Fracking service companies are victims of low oil prices

 

(Wall Street Journal; Sept. 24) - A wave of bankruptcies and closures is sweeping across the oil patch, with dozens of hydraulic fracturing companies at risk, industry experts said. Most of the companies that help oil and gas explorers drill and frack wells are small, privately owned and just a few years old. They are part of a flood of new entrants in the energy business — one that is drying up as oil is below $50 a barrel.

 

One of the latest casualties is Pro-Stim Services. Launched in 2011 with backing from Turnbridge Capital, a private-equity firm, the company did work for producers eager to coax more fuel out of the ground in places like Texas and Louisiana. “The Haynesville Shale was blowing and going at that time,” said Bubba Brooks, who founded the company in Longview, Texas, after working in the oil industry for close to 20 years. Pro-Stim shut down earlier this year.

 

Several other companies are in a similar fix. At least five frackers have filed for bankruptcy, stopped fracking or shut their doors, according to consulting firm IHS Energy.

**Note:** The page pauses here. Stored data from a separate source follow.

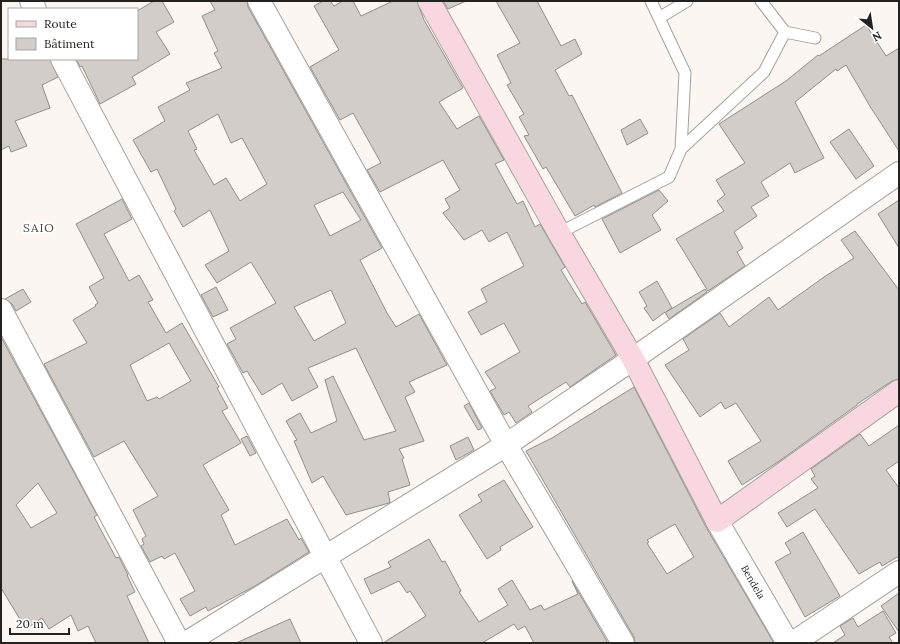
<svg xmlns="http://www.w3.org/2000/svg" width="900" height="644" viewBox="0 0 900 644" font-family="Lora,serif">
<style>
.building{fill:#d2cdc9;stroke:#928e8a;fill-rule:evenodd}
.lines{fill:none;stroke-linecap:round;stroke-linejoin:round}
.lane-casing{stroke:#a5a09c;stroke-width:13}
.street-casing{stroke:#a5a09c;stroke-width:24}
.secondary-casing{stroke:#a5a09c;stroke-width:24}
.lane{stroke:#fff;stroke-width:11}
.street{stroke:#fff;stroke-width:22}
.secondary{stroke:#f9d7e0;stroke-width:22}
.labels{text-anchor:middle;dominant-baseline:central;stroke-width:3.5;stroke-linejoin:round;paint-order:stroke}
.street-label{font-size:10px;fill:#232220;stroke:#fff}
.quarter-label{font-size:12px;letter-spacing:1px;fill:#4b4743;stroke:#fff}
</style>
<rect width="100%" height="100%" fill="#fbf6f2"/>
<path class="building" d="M154,1h8l12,21 -18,10 14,22 -38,23 4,7 -36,20 -18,-38 -2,1 -4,-8h61v-48z
M210,1h37l1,6 134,241 -22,12 27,53 9,14 23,-13 28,51 -38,17 6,10 -10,5 19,44 -25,8 5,9 -2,1 8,26 -22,7 2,10 -1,1 -43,12 -23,-39 -11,7 -18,-42 3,-1 -11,-19 14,-8 11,20 26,-12 -12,-41 8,-4 31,64 32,-9 -40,-83 -48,20 10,19 -26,14 -10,-18 -20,12 -15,-24 -4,2 -16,-29 9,-5 -6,-11 46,-25 -25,-41 -34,21 -12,-18 24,-14 -19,-41 -27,17 -9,-16 2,-2 -19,-40 -6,3 -18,-32 32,-19 -7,-14 32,-17 -4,-7 36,-15 -8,-15 4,-2 -16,-35 13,-6zM218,114l13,29 11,-5 25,46 -27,17 -14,-23 -12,7 -20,-35 3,-1 -9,-18zM343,192l18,28 -31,16 -16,-31zM331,290l15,33 -32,18 -20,-34z
M323,1h7l4,5 9,-5h10l8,15 32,-15h24l7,19 39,68 -24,14 18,27 22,-13 25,44 -9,4 22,40 6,-3 12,26 5,-3 25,43 -4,3 21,34 3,-2 31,53 -46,32 -4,-5 -38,24 4,6 -16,11 -7,-11 -5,3 -14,-24 6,-3 -11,-16 35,-20 -16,-29 -23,12 -13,-23 19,-10 -6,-13 43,-23 -17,-34 -18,10 -7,-12 -18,10 -21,-27 7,-5 -5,-9 15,-9 -17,-30 -63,32 -13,-22 14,-7 -28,-50 -13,7 -30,-53 29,-17 -25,-44z
M443,1h23l-18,8z
M496,1h41l24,45 14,-7 7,15 -27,16 14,26 3,-1 50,98 -27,14 -1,-2 -19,11 -29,-49 -3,2 -19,-33 5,-1 -10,-18 5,-3 -17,-29 4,-2 -14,-28 23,-12z
M866,25l20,31 13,-8v103l-28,-43 -25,-43 -9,6 -1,-2 -41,33 29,56 -29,15 -5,-10 -29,19 8,14 -18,11 6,9 -23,16 9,16 -6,4 8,14 -37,25 -32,-52 48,-28 -7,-10 8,-6 -9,-15 29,-17 -26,-39 67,-43 32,-26 1,1z
M1,59h49l8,18 -16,8 8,23 -35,13 12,25 -16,6 -2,-6 -8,4z
M640,119l8,14 -21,12 -6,-15z
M849,129l25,37 -18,13 -26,-37z
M659,190l9,11 -16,14 9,15 -41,23 -18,-34z
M122,199l10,20 -28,15 25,47 10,-6 14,25 -5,2 18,31 16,-10 37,64 -2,1 11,20 -6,3 19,32 -38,22 26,45 -8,5 14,30 52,-26 12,21 2,-2 8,14 -54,34 -47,25 -2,-4 -16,9 -10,-17 15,-8 -20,-38 -11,6 -2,-3 -12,6 -9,-16 3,-2 -2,-5 4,-3 -13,-26 25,-14 -34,-55 -30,16 -50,-93 43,-21 -14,-23 23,-14 -1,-1 3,-2 -9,-16 15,-9 -28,-54zM169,343l22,38 -32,18 -2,-2 -10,4 -17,-36z
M899,200v48l-21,-34z
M855,231l44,59v89l-7,2 -35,23v1l-79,57 -36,23 -14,-24 33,-20 -25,-38 -11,6 -4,-7 -21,15 -35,-52 24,-15 -6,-11 37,-26 9,14 40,-30 9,13 46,-33 30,-19 -13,-18z
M657,281l15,27 -6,4 39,-23 2,3 -38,27 -4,-7 -12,9 -9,-13 3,-2 -8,-14z
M216,287l12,23 -15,7 -12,-22z
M23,289l8,13 -15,9 -4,-7 -7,-5z
M1,337l96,178 -3,2 22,41 3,-1 9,18h-1l8,17 -8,4 22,47h-53l-8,-17 -10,5 -7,-16 -22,14 -7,-11 -16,11 -25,-41zM38,483l19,30 -26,15 -15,-23z
M634,387l72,140 68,116h-139l-1,-6 -108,-186 26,-13zM675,524l19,33 -27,17 -20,-31 2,-1 -2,-2z
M469,403l13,25 -4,2 -14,-24z
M899,425v36l-13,9 13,18v68l-17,10 -2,-4 -21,12 -44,-65 -28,18 -9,-14 40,-25 -7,-9 4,-3 -4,-7 49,-35 9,12z
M247,436l9,17 -6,3 -9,-17z
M468,437l6,13 -18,10 -6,-14z
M504,480l29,47 -33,20 1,3 -14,9 -28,-44 23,-14 -4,-6z
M803,532l37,64 -35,21 -30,-55 16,-9 -6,-10z
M429,539l13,23 3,-1 16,30 -2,1 20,30 29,-17 -10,-16 14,-9 18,30 11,-5 3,5 34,-16 -6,-13 36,62h-74l-9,-17 -7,4 -4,-6 -32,19h-99l43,-27 -16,-25 -3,2 -8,-12 -28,13 -7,-15 27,-12 -3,-5z
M899,593v39l-18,-26z
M883,611l13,22 -7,4 4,6h-60l12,-8 -5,-9 13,-8 5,9z
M290,619l11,24h-65l47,-21z"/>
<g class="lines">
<defs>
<path id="lane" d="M761,1l24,31
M659,18l28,-17
M681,149l83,-77 21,-40 30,6
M559,233l110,-56 12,-28 4,-76 -34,-72"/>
<path id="street" d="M31,1l4,8
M259,1l247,444 117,198
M62,59l309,584
M1,310l178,333
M717,521l71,122
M186,643l320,-198 127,-86 266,-186
M793,643l106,-71"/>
<path id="secondary" d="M429,1l130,232 74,126 84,162 182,-130"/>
</defs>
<use href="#lane" class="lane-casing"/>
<use href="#street" class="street-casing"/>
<use href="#secondary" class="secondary-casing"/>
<use href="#lane" class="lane"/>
<use href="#street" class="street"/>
<use href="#secondary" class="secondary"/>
</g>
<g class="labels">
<g class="street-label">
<text transform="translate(753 582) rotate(60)">Bendela</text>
</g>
<g class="quarter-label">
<text x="39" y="227">SAIO</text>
</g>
</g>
<rect width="900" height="644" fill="none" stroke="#232220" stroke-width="4"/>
<rect x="8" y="8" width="130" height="52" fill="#ffffff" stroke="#a7a7a6"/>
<rect x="16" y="21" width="20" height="6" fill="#f9d7e0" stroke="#a7a7a6"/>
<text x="44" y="28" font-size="12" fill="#232220">Route</text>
<rect x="16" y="38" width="20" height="12" fill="#d2cdc9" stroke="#a7a7a6"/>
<text x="44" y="48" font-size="12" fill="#232220">Bâtiment</text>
<g transform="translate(872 28) rotate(150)" stroke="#ffffff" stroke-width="3" paint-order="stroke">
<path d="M0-3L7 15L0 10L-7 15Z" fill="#232220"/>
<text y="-6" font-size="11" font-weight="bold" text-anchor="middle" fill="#232220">N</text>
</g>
<path d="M10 628v6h59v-6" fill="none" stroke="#232220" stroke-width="2"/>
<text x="16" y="628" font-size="12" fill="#232220" stroke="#ffffff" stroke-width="3" paint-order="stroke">20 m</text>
</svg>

Other analysts say that number may be higher, and they expect many more companies to follow suit or consolidate in a merger frenzy. Energy analysts at Wells Fargo say as much as half of the available fracking capacity in the U.S. is sitting idle. The market has gone from cutthroat to nearly nonexistent in some oil and gas fields. So far this year, the amount of fracking work has fallen 40 percent from a year earlier.